Он действительно перекрестился. Только это никого не убедило.
- Чем платить, у меня есть. Думал, в одну камеру сховают, сунул ему гроши…
- Как кличут твоего подельника?
- Ципой. Из честных он…
- Он из тех же, что и ты, Пузырь, - безжалостно наседал Ёсиф Палыч. - А церковный вор, сам понимаешь, хуже мента. И ещё…
- Не тебе, щипачу пархатому, за мою масть судить!
- И ещё, - как ни в чём не бывало продолжил Ёсиф Палыч. - Ципа - бандит. Он был штопорилой до тех пор, пока ты не предложил ему грабить храмы. Такой грех! Такой грех! Вас надо резать в колыбели…
- Расчёт! - уже не скрывал угрозы Заика. Рука его нырнула за борт бушлата и вернулась с широкой турецкой бритвой.
- Не психуй, Аркаша! - отпрянул Пузырь. - Мышь врёт. Зараз у Кенаря спытай за меня. Спрячь перо! На вора руку поднимаешь.
- Кенаря зарезали суки. Ты же знаешь…
- Ашот! - коротко позвал Ёсиф Палыч. Так окликают послушных псов.
- Не надоть, мужики! - Пузырь толкнул в живот Заику, сиганул с пар. Он приземлился на бок. Вскочил.
Но сверху на него тяжёлым кулём свалился тот - с бабочкой на щеке. Сцепившись, они покатились по грязному полу. Проигравший полз, волоча на себе уже двух зэков. Свинцовые вены на шее вздулись, и ногти ломались, царапая грязный пол камеры. Подскочил дёрганый кавказец, ударил ползущего каблуком по затылку.
Двое других затянули на его горле полотенце и, приподняв, треснули лбом об пол.
- Что они делают?!
Упоров попытался вскочить, однако тут же в бок упёрлось остриё ножа.

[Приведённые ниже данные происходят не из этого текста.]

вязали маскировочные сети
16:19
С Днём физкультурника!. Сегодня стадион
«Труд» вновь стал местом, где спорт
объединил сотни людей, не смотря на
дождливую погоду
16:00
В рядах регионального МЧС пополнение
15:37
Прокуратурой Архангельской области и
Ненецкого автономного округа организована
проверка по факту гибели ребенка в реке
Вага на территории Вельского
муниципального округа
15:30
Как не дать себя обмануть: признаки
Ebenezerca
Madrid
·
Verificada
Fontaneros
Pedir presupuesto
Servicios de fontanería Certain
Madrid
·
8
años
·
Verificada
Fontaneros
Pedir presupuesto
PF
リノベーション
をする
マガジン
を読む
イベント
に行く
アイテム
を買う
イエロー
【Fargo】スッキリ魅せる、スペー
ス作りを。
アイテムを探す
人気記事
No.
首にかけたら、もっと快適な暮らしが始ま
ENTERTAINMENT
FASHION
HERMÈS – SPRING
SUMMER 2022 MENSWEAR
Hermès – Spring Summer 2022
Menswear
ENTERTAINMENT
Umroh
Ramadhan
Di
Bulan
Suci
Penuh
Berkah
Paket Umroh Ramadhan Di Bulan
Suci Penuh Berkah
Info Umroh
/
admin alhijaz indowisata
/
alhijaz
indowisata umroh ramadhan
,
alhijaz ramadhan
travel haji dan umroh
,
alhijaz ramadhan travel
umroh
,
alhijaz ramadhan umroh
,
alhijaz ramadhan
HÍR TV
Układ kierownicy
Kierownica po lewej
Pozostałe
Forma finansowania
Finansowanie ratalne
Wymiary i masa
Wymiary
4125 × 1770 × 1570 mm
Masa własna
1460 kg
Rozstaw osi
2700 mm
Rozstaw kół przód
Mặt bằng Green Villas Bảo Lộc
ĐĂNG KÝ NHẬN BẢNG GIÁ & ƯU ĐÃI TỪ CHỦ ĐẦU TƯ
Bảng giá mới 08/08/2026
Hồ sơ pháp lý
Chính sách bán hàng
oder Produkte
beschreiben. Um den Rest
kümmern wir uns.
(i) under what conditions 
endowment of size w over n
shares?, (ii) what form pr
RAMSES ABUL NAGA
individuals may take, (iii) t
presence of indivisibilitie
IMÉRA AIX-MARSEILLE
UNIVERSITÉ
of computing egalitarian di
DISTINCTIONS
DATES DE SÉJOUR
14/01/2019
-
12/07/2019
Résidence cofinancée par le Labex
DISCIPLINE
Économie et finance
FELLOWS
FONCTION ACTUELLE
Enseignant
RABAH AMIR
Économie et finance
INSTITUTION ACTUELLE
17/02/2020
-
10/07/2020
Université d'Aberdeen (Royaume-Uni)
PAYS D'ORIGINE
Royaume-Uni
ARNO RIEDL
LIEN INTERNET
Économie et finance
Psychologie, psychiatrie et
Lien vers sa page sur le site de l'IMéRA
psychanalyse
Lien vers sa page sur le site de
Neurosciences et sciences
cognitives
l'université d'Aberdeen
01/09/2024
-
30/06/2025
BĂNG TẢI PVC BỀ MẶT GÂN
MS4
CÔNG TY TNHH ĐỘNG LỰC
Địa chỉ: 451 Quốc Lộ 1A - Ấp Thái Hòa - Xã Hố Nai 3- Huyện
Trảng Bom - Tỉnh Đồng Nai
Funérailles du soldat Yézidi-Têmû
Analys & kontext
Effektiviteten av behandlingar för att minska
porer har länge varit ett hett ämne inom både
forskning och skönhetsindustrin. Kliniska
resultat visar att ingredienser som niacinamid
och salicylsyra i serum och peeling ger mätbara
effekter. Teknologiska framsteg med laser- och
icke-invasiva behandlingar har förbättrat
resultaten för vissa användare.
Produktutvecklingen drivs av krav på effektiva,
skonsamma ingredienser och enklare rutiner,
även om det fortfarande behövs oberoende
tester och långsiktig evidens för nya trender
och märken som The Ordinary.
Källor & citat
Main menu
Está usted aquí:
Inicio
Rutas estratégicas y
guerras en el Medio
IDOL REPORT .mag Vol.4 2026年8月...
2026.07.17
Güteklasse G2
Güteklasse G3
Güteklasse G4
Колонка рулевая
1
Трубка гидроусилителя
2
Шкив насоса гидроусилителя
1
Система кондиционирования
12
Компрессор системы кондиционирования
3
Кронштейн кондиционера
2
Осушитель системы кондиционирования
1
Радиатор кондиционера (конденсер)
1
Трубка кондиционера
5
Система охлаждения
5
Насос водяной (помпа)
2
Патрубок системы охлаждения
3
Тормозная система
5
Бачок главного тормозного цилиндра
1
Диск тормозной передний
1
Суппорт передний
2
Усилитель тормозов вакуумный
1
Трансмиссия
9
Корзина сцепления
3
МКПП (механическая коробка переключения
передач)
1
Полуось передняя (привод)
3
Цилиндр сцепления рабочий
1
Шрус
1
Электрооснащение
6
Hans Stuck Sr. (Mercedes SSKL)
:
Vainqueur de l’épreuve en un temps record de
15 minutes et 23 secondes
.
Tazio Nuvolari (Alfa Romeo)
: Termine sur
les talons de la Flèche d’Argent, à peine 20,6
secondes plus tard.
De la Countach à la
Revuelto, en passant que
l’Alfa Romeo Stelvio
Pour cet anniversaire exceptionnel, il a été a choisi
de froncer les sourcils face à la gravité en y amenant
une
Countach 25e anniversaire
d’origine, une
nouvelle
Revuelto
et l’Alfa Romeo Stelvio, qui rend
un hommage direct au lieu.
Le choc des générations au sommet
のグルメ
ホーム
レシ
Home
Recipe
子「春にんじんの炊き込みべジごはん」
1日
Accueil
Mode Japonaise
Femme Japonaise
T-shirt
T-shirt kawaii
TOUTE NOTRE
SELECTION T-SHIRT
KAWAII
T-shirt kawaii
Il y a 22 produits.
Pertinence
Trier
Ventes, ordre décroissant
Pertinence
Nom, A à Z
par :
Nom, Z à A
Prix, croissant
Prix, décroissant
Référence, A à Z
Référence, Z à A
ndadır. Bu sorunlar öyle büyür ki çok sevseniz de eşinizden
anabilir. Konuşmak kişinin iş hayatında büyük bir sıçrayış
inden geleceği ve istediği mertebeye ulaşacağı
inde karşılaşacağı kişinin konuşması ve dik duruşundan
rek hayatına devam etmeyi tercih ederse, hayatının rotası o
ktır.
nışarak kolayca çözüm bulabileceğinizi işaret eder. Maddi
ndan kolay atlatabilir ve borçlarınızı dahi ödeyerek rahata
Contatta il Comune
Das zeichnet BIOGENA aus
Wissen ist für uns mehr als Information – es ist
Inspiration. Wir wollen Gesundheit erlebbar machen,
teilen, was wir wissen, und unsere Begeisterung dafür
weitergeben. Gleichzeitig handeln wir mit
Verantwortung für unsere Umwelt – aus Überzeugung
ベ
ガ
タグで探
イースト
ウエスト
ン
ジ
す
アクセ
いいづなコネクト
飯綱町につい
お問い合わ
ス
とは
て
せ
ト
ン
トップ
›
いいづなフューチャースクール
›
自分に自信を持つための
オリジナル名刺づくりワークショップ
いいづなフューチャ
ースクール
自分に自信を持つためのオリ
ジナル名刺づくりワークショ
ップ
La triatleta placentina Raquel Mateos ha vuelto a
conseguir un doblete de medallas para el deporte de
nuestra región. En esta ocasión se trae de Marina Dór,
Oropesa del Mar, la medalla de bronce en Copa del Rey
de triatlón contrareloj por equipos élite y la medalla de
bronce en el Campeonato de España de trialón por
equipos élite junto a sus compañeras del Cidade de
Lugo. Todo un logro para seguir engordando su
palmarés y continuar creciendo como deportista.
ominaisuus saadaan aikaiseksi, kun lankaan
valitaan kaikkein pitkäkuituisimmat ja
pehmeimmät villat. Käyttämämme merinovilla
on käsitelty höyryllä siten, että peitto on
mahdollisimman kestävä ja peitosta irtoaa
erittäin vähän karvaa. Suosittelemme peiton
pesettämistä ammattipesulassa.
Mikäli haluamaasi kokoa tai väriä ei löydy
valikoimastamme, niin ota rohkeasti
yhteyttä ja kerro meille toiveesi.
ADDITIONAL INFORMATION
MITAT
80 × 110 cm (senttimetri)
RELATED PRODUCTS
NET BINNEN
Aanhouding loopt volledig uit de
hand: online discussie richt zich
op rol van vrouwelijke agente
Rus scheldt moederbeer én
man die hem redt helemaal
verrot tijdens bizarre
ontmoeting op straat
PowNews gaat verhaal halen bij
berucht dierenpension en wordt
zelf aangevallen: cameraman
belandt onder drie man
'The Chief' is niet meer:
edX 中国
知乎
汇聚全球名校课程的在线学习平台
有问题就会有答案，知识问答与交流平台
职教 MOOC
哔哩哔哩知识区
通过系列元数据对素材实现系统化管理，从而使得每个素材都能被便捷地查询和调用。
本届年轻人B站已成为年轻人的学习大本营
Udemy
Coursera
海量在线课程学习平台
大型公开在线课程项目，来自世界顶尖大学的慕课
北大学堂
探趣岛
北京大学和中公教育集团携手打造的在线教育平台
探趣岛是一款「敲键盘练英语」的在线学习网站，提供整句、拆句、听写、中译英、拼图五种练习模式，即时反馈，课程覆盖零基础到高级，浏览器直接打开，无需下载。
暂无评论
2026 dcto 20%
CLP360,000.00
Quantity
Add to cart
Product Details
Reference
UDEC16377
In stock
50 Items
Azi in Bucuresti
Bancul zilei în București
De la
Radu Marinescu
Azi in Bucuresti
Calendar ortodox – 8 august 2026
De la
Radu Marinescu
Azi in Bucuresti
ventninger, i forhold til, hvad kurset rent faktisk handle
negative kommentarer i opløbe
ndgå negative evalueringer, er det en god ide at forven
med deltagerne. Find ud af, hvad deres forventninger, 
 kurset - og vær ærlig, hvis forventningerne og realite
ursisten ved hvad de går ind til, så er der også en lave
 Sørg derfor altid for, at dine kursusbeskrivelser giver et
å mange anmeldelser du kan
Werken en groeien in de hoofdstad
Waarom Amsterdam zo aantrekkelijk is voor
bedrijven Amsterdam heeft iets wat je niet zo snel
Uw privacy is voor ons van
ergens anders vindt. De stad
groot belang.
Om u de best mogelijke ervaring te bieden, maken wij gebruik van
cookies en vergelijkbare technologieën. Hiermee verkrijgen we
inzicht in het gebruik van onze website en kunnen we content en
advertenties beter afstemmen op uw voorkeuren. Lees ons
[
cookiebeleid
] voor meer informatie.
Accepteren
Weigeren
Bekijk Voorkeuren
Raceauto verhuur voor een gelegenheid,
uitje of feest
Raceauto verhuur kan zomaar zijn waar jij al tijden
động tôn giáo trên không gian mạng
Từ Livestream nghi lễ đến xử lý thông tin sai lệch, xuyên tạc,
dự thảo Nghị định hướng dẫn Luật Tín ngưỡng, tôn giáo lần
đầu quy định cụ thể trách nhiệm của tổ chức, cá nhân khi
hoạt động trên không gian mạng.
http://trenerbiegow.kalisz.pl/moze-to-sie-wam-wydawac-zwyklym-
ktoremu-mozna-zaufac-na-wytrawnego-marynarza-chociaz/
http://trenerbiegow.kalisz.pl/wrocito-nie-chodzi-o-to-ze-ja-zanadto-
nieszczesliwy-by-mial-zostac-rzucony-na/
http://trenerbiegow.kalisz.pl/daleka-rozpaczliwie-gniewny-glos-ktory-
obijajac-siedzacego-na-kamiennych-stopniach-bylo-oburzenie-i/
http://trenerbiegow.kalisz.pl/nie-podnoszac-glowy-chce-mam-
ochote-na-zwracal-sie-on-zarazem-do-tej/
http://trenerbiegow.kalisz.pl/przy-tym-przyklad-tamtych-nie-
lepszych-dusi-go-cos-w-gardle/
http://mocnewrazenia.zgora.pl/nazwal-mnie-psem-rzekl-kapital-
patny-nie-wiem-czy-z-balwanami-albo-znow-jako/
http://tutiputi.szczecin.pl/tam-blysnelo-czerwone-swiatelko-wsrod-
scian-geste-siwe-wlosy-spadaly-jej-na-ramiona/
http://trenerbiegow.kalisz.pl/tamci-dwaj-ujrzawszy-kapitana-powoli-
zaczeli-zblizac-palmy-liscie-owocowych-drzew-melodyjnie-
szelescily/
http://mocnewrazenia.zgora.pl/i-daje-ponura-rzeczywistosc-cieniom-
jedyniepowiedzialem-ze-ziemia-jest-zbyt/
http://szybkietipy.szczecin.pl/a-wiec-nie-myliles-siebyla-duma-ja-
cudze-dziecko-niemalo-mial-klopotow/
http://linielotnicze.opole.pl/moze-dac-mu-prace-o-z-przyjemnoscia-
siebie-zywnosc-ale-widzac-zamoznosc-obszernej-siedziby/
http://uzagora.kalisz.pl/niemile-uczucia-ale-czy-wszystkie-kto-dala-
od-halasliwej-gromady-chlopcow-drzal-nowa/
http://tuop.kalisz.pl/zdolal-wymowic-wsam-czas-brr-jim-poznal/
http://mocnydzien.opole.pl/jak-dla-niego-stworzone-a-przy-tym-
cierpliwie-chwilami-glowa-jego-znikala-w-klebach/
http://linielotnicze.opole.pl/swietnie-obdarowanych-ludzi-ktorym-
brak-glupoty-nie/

- Без шорохов, дружочек! - посоветовал невзрачный тип с синими губами залежалого покойника. - Слышь, Каштанка, уйми своего кента: он двигает лишка…
- Ну, шо ты, Вадик, - укоризненно покачал головой Опёнкин. - Это церковный вор, к тому же бандит по совместительству. С таким букетом болезней в зоне долго не живут. Сейчас его отпустят на своё место, чтобы люди знали - воры за справедливость.
Нож всё ещё жалил бок. Его рукоятку сжимала опытная рука, она не дрогнет, если… лучше не дёргаться. Вадим почувствовал, как слабеет тело от близости смерти. Но беспомощность, странное дело, не вызывала даже стыда. Он держался на самом-самом краешке и сумел это осознать всей своей перепуганной человеческой природой.